Text:

Edit: Oops. It is satire. Damn.
Pyrian on 21/10/2020 at 23:07
:cheeky:
Starker on 22/10/2020 at 15:16
Isn't that the same in German also? Like in the name Hoëcker.
Thirith on 22/10/2020 at 20:34
Not a German name I'm aware of, nor is ë a thing in German.
Kolya on 22/10/2020 at 21:10
It is explained in the (
https://www.dailywritingtips.com/not-an-umlaut/) article that an English diaeresis (as in Zoë, naïve, Noël) has nothing to do with a German Umlaut. Instead it hints to the English speaker that the two vowels are not to be pulled together into a diphtong but spoken separately. Compare the pronunciation of naïve and knife or Zoë and toe.
A German Umlaut instead changes the sound of the vowel:
From a as in art, to ä as in air.
From o as in order, to ö as in turn.
From u as in whoo, to ü as in grew.

Dataset section:

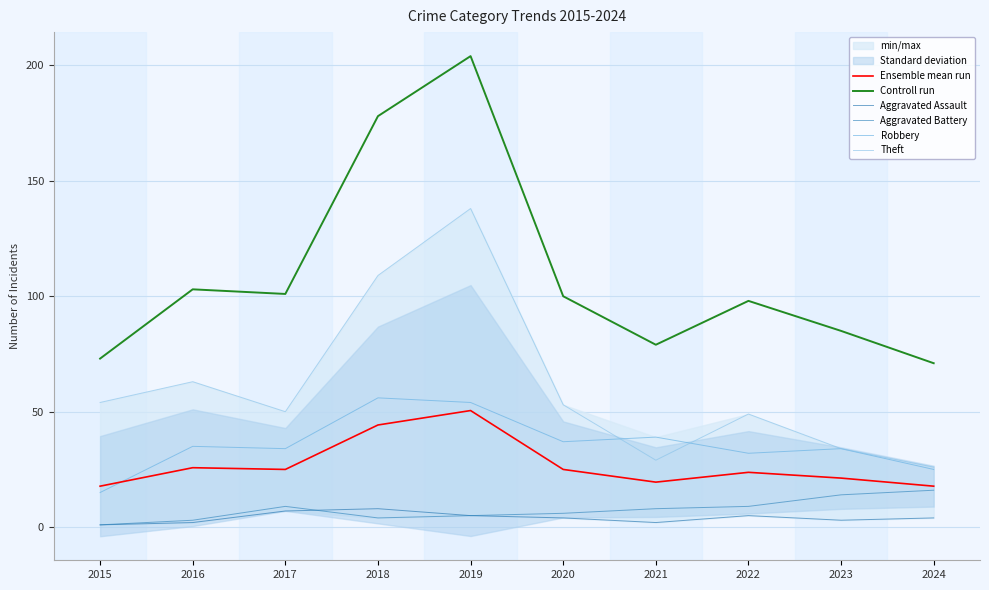

True or false: Theft has a value of 109.0 at 2018.

True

Tasks to complete:
1. List the English words the umlaut discussion gives in parentheses as examples of a diaeresis.
2. Carry the umlaut discussion forward from its last line.

Answers for the exercise:
1. Zoë, naïve, Noël

2.
Starker on 23/10/2020 at 03:26
Ah, my mistake, I thought Bernhard Hoëcker was German, since he does stand-up in German. Yeah, I know about German umlaut (I'm an English major and also my language has the same letters).
Edit: wait no, it is a thing in German after all, like in the island name Alëuten (since it's not pronounced Aloiten): (
https://de.wikipedia.org/wiki/Aleuten)
It's probably not common enough for German people to recognise it, then. I'm personally pretty used to seeing it in names like Brontë (which was required reading in school) and in French there's the tréma which is basically the same thing.